— How to complete this task —
Below are the entries. Transcribe exactly the lines from the one with "the scene) (millimetres)." through the one with "85 278 5527", ends included, and leave out all others.

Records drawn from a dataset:
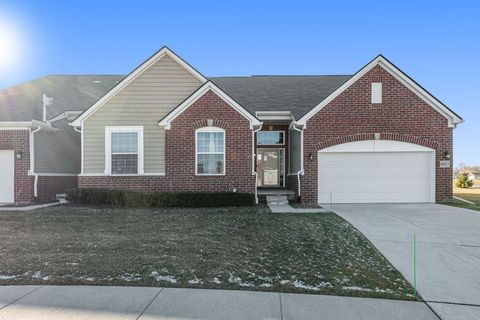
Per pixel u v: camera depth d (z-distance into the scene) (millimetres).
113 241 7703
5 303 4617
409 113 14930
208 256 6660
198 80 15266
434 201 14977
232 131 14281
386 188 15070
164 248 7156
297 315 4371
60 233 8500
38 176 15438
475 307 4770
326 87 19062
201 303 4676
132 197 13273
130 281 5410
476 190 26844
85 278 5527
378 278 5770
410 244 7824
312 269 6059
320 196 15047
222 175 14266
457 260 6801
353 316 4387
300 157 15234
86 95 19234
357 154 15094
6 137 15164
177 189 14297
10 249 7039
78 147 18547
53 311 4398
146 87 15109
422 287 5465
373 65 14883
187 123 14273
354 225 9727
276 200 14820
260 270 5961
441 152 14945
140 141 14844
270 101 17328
---
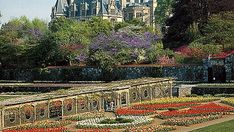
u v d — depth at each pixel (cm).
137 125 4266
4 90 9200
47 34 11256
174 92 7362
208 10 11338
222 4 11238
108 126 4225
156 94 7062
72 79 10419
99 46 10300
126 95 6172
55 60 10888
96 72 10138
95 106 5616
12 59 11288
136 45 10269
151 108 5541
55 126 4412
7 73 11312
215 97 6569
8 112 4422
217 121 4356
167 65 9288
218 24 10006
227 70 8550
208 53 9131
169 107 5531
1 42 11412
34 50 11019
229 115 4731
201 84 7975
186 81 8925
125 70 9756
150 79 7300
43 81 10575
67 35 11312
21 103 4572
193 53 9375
==
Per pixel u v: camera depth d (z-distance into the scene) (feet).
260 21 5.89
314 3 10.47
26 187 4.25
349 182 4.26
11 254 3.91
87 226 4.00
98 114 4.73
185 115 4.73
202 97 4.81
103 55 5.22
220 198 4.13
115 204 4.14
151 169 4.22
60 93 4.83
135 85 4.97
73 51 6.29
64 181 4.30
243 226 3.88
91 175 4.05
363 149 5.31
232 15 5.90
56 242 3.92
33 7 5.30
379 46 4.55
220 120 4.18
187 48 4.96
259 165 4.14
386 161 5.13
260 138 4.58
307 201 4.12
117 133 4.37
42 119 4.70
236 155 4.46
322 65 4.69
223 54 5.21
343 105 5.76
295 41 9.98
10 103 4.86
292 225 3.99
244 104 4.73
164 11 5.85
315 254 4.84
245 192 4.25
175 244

— Exercise result —
Per pixel u v: camera depth d (z-distance into the scene) (millimetres).
113 241 7703
5 303 4617
409 113 14930
208 256 6660
198 80 15266
434 201 14977
232 131 14281
386 188 15070
164 248 7156
297 315 4371
60 233 8500
38 176 15438
475 307 4770
326 87 19062
201 303 4676
132 197 13273
130 281 5410
476 190 26844
85 278 5527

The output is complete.